The company has about 4,000 feed industry customers for one or more of its software programs. These customers account for about 70 percent of the feed manufactured in North America, 90 percent in South America, and about 60 percent of commercial feeds manufactured worldwide.

Commercial feed manufacturing is big business. There are about 2,000 feed manufacturing plants in the United States alone, said Rex Runyon, spokesman for the American Feed Industry Association, and 17,000 feed dealers sell about $25 billion in feed products to farmers and ranchers annually.

Privately held FMS doesn't reveal financial information, although Luedtke said sales of its software and service fees reach several million dollars each year. While its corporate headquarters are in the Twin Cities suburb, it has service centers and sales offices and about 40 employees scattered throughout the Midwest, Canada, South America and India. And it has dealership and partner ties with other companies in parts of Canada, Europe, the Middle East and Africa.
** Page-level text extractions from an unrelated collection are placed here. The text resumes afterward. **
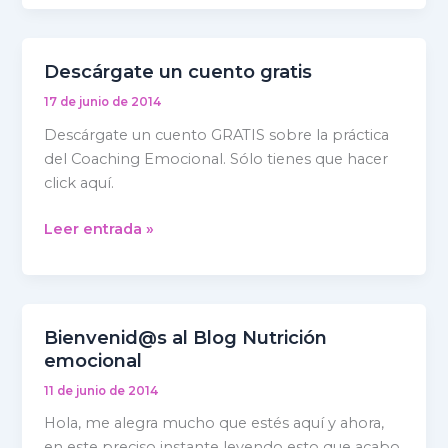
Descárgate un cuento gratis
Descárgate
un
17 de junio de 2014
cuento
Descárgate un cuento GRATIS sobre la práctica
gratis
del Coaching Emocional. Sólo tienes que hacer
click aquí.
Leer entrada »
Bienvenid@s al Blog Nutrición
Bienvenid@s
emocional
al
Blog
11 de junio de 2014
Nutrición
Hola, me alegra mucho que estés aquí y ahora,
emocional
en este preciso instante leyendo esto que acabo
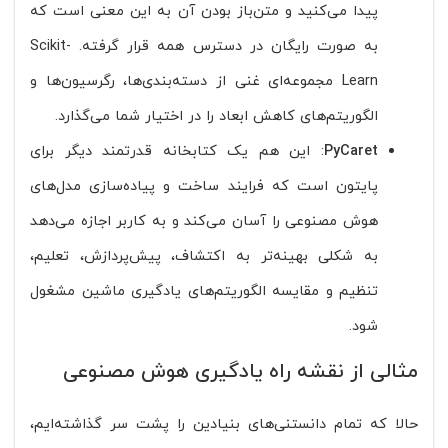
پیدا می‌کنید و متن‌باز بودن آن به این معنی است که
به صورت رایگان در دسترس همه قرار گرفته. Scikit-
Learn مجموعه‌ای غنی از دسته‌بندی‌ها، رگرسیون‌ها و
الگوریتم‌های کاهش ابعاد را در اختیار شما می‌گذارد.
PyCaret
: این هم یک کتابخانه قدرتمند دیگر برای
پایتون است که فرایند ساخت و پیاده‌سازی مدل‌های
هوش مصنوعی را آسان می‌کند و به کاربر اجازه می‌دهد
به شکلی بهینه‌تر به اکتشاف، پیش‌پردازش، تعلیم،
تنظیم و مقایسه الگوریتم‌های یادگیری ماشین مشغول
شود.
مثالی از نقشه راه یادگیری هوش مصنوعی
حالا که تمام دانستنی‌های بنیادین را پشت سر گذاشته‌ایم،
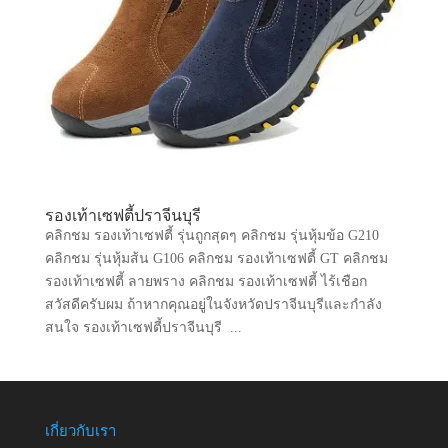
รองเท้าเซฟตี้ปราจีนบุรี
คลิกชม รองเท้าเซฟตี้ รุ่นถูกสุดๆ คลิกชม รุ่นหุ้มข้อ G210
คลิกชม รุ่นหุ้มส้น G106 คลิกชม รองเท้าเซฟตี้ GT คลิกชม
รองเท้าเซฟตี้ ลายพราง คลิกชม รองเท้าเซฟตี้ ไร้เชือก
สวัสดีครับผม ถ้าหากคุณอยู่ในจังหวัดปราจีนบุรีและกำลัง
สนใจ รองเท้าเซฟตี้ปราจีนบุรี ...
เกี่ยวกับเรา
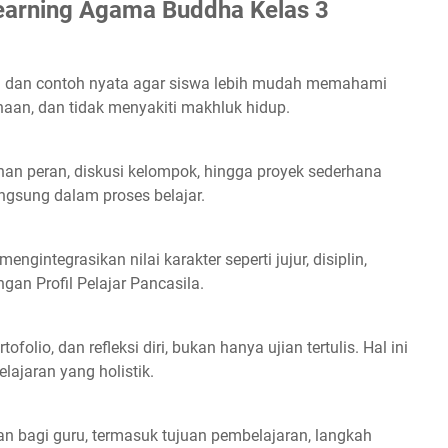
earning Agama Buddha Kelas 3
ri dan contoh nyata agar siswa lebih mudah memahami
sanaan, dan tidak menyakiti makhluk hidup.
nan peran, diskusi kelompok, hingga proyek sederhana
angsung dalam proses belajar.
engintegrasikan nilai karakter seperti jujur, disiplin,
gan Profil Pelajar Pancasila.
ofolio, dan refleksi diri, bukan hanya ujian tertulis. Hal ini
ajaran yang holistik.
n bagi guru, termasuk tujuan pembelajaran, langkah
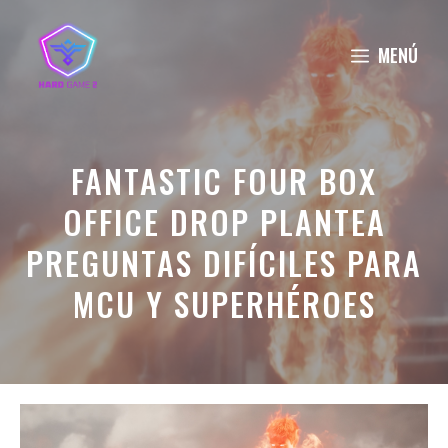
Saltar
al
MENÚ
contenido
FANTASTIC FOUR BOX
OFFICE DROP PLANTEA
PREGUNTAS DIFÍCILES PARA
MCU Y SUPERHÉROES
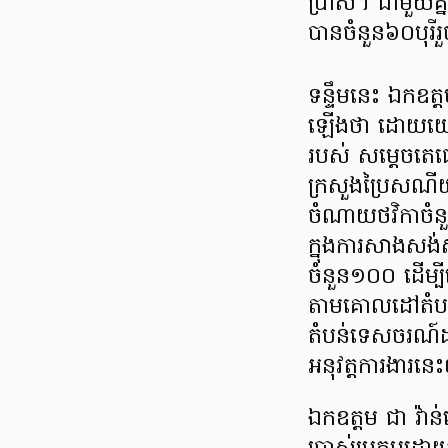
ប្រាស់។ ជាមួយគ្ន
បានចំនួន៦០បុរី
ទន្ទឹមនេះ ឯកឧត្
ឡើងថា ដោយយោ
របស់ សម្ដេចតេ
ក្រសួងប្រៃសណីយ
ចំណាយថវិកាចំន
ក្នុងការសាងសង់ស
ចំនួន១០០ ដើម្
តាមគោលដៅតំបន
តំបន់ទេសចរណ៍ដ
អនុវត្តការងារន
ឯកឧត្តម ជា វ៉ាន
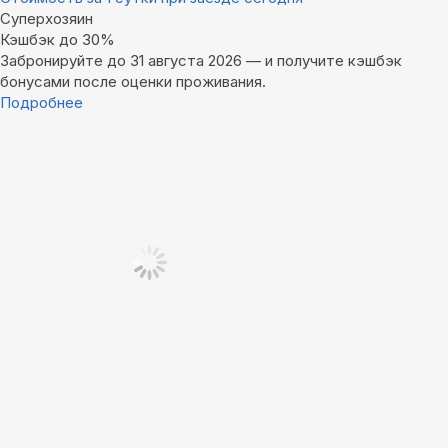
Суперхозяин
Кэшбэк до 30%
Забронируйте до 31 августа 2026 — и получите кэшбэк
бонусами после оценки проживания.
Подробнее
The complexities of modern food and feed manufacturing make record-keeping essential if anything goes wrong in the food chain and products need to be traced back to plants or farms, Luedtke said. Canada, Europe and Japan have more rigid restrictions on feed and food, and what ingredients can be used, than does the United States, he added, "but that is changing, fast, after the mad cow incident."

Even though the use of bone meal and animal parts was considered an organic protein feed supplement in years past, now nearly everything that gets fed to animals needs to be recorded, he said. That is especially so for farmers who use medical, or pharmaceutical ingredients, in feed for animal health or safety.

That also opens other issues with some consumers at home and with a large number of export customers abroad. In the case of Europe, for instance, customers don't want to buy beef or pork products that come from cows and pigs fed hormones or other growth stimulants.

United Farmers Coop, based at Lafayette and serving several communities in the New Ulm area of south-central Minnesota, learned that three years ago when Swift & Co. at Worthington shipped pork to Europe, said Steve LeBrun, feed division manager at the co-op. European inspectors found one carcass contained high levels of testosterone, and wondered if the pig had been fed a hormone feed mixture.

As it turns out, that one pig had some sexual identity issues. It was what the farm trade calls a boar (male), not a barrow (a castrated male). United Farmers' feed mill at Klossner uses Feed Management Systems software and was able to show USDA investigators that the Minnesota pig was just virile, not pumped up.

"When meat inspectors in Europe can trace one pig carcass back to a Klossner (Minn.) farm, and then to the feed the pig had eaten, you know a new era for traceability is here," LeBrun said.

"That made a believer out of me," he added. "When a car drives up and it says USDA, it gets your attention in a hurry. You know it isn't a social call."

Feed Management Systems' Luedtke said such assurances will be important for American farmers and their meat processors to win back export markets that were put on hold with the Dec. 23 announcement of a mad cow case. About $3 billion in annual beef exports to Japan, Korea and Mexico are at risk.

Without trace back capabilities for all feed ingredients, feed ingredient suppliers and feed use on farms, any investigation in a food safety crisis would become "a nightmare of digging around in file drawers, trying to find a paper trail," he said.